• _文書の一部_
========================================================================
そんなベースコレクションではEmpress EffectsからコンプレッサーのBass Compressorと、イコライザーのParaEQ MKII / ParaEQ MKII Deluxeを取り扱っていただいてます。数あるベース用エフェクトの中で、光栄にもオススメ!と太鼓判を押していただいた2機種について、ベースコレクションの岡崎健司氏に語っていただきました。
岡崎 健司 ((株)池部楽器店ベースコレクション)
1999年に(株)池部楽器店に入社。ギターフロア、アンプフロアの担当を経て、良質な楽器と新たな可能性を求めてベース担当に。2007年には、自身がセレクトしたハイエンドベースと周辺機器を専門に取り扱うセレクトショップ「Bass Collection」をオープン。同店の店長として現在までに数々のベースの名品を販売してきた実績を持つ。
========================================================================
• _やること_
上にあるベース用エフェクトの紹介文を、最後の文のあとから書き進めてください。

• _データ_
========================================================================
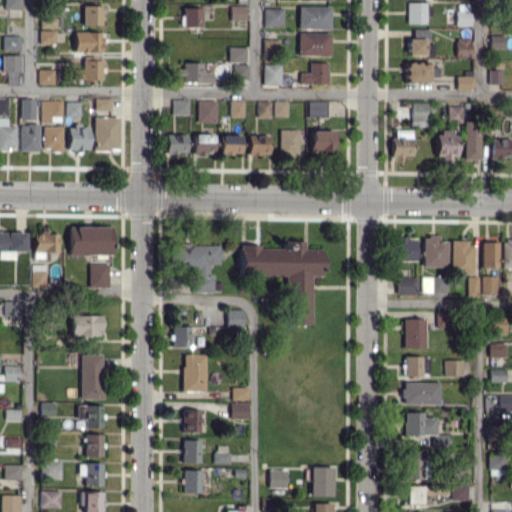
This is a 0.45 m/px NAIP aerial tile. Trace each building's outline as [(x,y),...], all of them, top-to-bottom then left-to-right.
[(3,0),(3,8),(20,8),(20,0),(3,0)] [(405,23),(425,23),(425,4),(406,4),(405,23)] [(455,25),(469,25),(469,4),(455,4),(455,25)] [(81,24),(100,25),(101,5),(82,5),(81,24)] [(245,5),(229,5),(229,19),(244,20),(245,5)] [(329,29),(330,6),(297,6),(297,29),(329,29)] [(182,27),(200,26),(200,7),(181,7),(182,27)] [(262,8),(263,26),(282,26),(282,8),(262,8)] [(55,17),(38,17),(39,43),(54,43),(54,28),(55,28),(55,17)] [(428,40),(428,29),(412,29),(412,38),(407,38),(406,54),(423,55),(424,40),(428,40)] [(73,51),(101,51),(101,31),(72,32),(73,51)] [(328,56),(329,33),(296,32),(296,55),(328,56)] [(2,50),(19,50),(19,36),(2,35),(2,50)] [(503,35),(488,35),(488,49),(504,48),(503,35)] [(454,38),(454,56),(471,56),(471,38),(454,38)] [(261,54),(278,53),(277,39),(261,39),(261,54)] [(245,79),(246,46),(227,46),(227,62),(232,62),(232,78),(245,79)] [(19,55),(0,55),(0,72),(6,72),(6,84),(17,84),(17,71),(19,71),(19,55)] [(101,79),(101,60),(80,59),(79,79),(101,79)] [(211,82),(211,71),(201,71),(201,62),(179,61),(179,81),(211,82)] [(404,81),(427,82),(428,62),(405,61),(404,81)] [(327,83),(326,62),(308,62),(308,72),(298,72),(298,83),(327,83)] [(262,85),(279,84),(279,63),(261,64),(262,85)] [(53,69),(36,69),(36,83),(53,84),(53,69)] [(500,70),(488,70),(488,83),(499,83),(500,70)] [(455,90),(473,89),(472,75),(455,75),(455,90)] [(109,110),(109,98),(93,97),(93,109),(109,110)] [(18,119),(33,119),(34,99),(18,98),(18,119)] [(170,114),(187,114),(188,99),(171,98),(170,114)] [(195,122),(215,122),(215,99),(195,100),(195,122)] [(60,100),(38,100),(39,122),(60,121),(60,100)] [(228,117),(242,117),(242,100),(228,100),(228,117)] [(271,117),(271,116),(286,116),(286,100),(255,101),(256,117),(271,117)] [(325,116),(325,100),(307,100),(307,116),(325,116)] [(63,116),(78,116),(78,101),(63,101),(63,116)] [(425,103),(409,103),(410,125),(426,125),(425,103)] [(445,121),(460,122),(460,106),(446,105),(445,121)] [(117,151),(117,117),(92,116),(91,150),(117,151)] [(5,117),(0,117),(0,149),(16,150),(15,125),(5,125),(5,117)] [(478,160),(479,121),(462,121),(461,159),(478,160)] [(37,123),(18,124),(19,151),(38,150),(37,123)] [(87,151),(87,126),(66,125),(65,150),(87,151)] [(41,126),(42,150),(61,149),(61,126),(41,126)] [(298,129),(278,129),(278,156),(297,156),(298,129)] [(410,129),(390,130),(391,156),(411,156),(410,129)] [(435,155),(440,155),(440,159),(454,159),(454,129),(435,129),(435,155)] [(332,130),(308,130),(308,150),(332,151),(332,130)] [(185,134),(164,134),(164,153),(185,153),(185,134)] [(191,134),(191,155),(212,154),(212,134),(191,134)] [(240,135),(219,134),(218,153),(239,154),(240,135)] [(246,154),(268,153),(267,134),(245,135),(246,154)] [(488,138),(488,157),(510,157),(510,139),(488,138)] [(30,230),(31,258),(41,258),(41,252),(58,251),(57,233),(46,233),(46,230),(30,230)] [(0,257),(13,257),(13,251),(24,251),(23,231),(0,231),(0,257)] [(445,267),(446,240),(437,240),(437,236),(421,235),(421,266),(445,267)] [(414,261),(414,237),(394,237),(393,261),(414,261)] [(500,267),(511,266),(511,239),(499,239),(500,267)] [(239,246),(238,274),(290,275),(288,323),(309,324),(311,275),(320,275),(321,249),(303,248),(303,240),(286,240),(286,247),(239,246)] [(471,271),(471,241),(449,241),(449,271),(471,271)] [(480,267),(496,266),(496,241),(479,241),(480,267)] [(191,292),(212,292),(211,273),(208,273),(208,264),(219,264),(219,245),(172,245),(172,267),(191,267),(191,292)] [(43,286),(44,264),(29,264),(29,286),(43,286)] [(420,275),(419,293),(445,294),(446,277),(420,275)] [(465,296),(476,296),(477,275),(465,275),(465,296)] [(495,275),(479,275),(479,294),(496,294),(495,275)] [(416,276),(395,276),(395,293),(416,293),(416,276)] [(19,300),(2,301),(2,316),(19,316),(19,300)] [(241,309),(225,309),(225,326),(241,327),(241,309)] [(435,327),(450,326),(450,312),(434,312),(435,327)] [(100,314),(68,315),(68,335),(100,335),(100,314)] [(504,315),(490,315),(490,334),(505,333),(504,315)] [(402,318),(402,347),(423,347),(423,318),(402,318)] [(188,325),(170,326),(171,347),(189,346),(188,325)] [(504,357),(504,343),(487,343),(487,357),(504,357)] [(78,398),(100,399),(101,354),(79,353),(78,398)] [(180,390),(203,391),(204,354),(181,354),(180,390)] [(403,356),(402,374),(428,374),(428,356),(403,356)] [(461,375),(461,359),(442,360),(442,375),(461,375)] [(16,381),(17,365),(1,365),(1,380),(16,381)] [(504,368),(488,368),(487,381),(504,382),(504,368)] [(438,404),(437,381),(398,382),(399,404),(438,404)] [(246,399),(246,386),(229,386),(229,399),(246,399)] [(511,394),(497,395),(497,410),(511,409),(511,394)] [(228,419),(246,418),(246,401),(228,402),(228,419)] [(75,404),(74,419),(82,419),(82,427),(100,427),(101,405),(75,404)] [(198,431),(198,409),(180,409),(180,432),(198,431)] [(402,411),(402,435),(432,436),(432,446),(447,446),(447,434),(434,433),(435,417),(422,417),(422,412),(402,411)] [(83,433),(82,456),(100,457),(101,434),(83,433)] [(3,447),(17,448),(18,437),(4,437),(3,447)] [(198,462),(198,440),(180,439),(180,462),(198,462)] [(404,478),(424,479),(424,451),(405,450),(404,478)] [(487,475),(503,474),(503,454),(486,454),(487,475)] [(59,460),(38,459),(38,478),(59,479),(59,460)] [(82,462),(83,485),(101,485),(100,462),(82,462)] [(19,479),(19,464),(2,464),(2,479),(19,479)] [(331,495),(332,466),(309,466),(309,495),(331,495)] [(266,487),(284,487),(285,469),(266,468),(266,487)] [(198,470),(181,469),(180,491),(198,492),(198,470)] [(466,484),(450,484),(450,499),(466,499),(466,484)] [(420,504),(420,485),(403,485),(403,503),(420,504)] [(58,507),(58,490),(38,490),(38,507),(58,507)] [(101,511),(102,491),(82,491),(81,511),(101,511)] [(0,511),(18,511),(19,494),(0,494),(0,511)] [(329,511),(330,502),(310,503),(310,511),(329,511)]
========================================================================
• _練習の結果_
発売以来ずっと売れ続けている当店のベストセラーですね。ベーシストがコンプレッサーというエフェクトに求めることは様々と思いますが、本機は音質、機能、そしてサイズ感のバランスが素晴らしいです。
オススメのポイントは沢山ありますが、まずは何よりも色付けの少ないナチュラルな音質であるということでしょうか。ペダルタイプのコンプって、どうしてもエフェクター的というか、レンジがギュッと狭まるように感じるものも多くて、常時かけっぱなしで使うのはちょっと・・というものもありますよね。例えば往年の名機と言われるようなスタジオ機器ならその色付けや変化がむしろ"味わい"として歓迎されることもあるでしょうが、やはり音質・音色の変化は極力避けたいと思うプレイヤーが多いのではないでしょうか。このエンプレスのBass Compressorについてはコンパクトながらその点を気にする必要がなく、常にONで使っても良いですね。機能面もベーシスト的に嬉しいものが揃っていて、隙がないです。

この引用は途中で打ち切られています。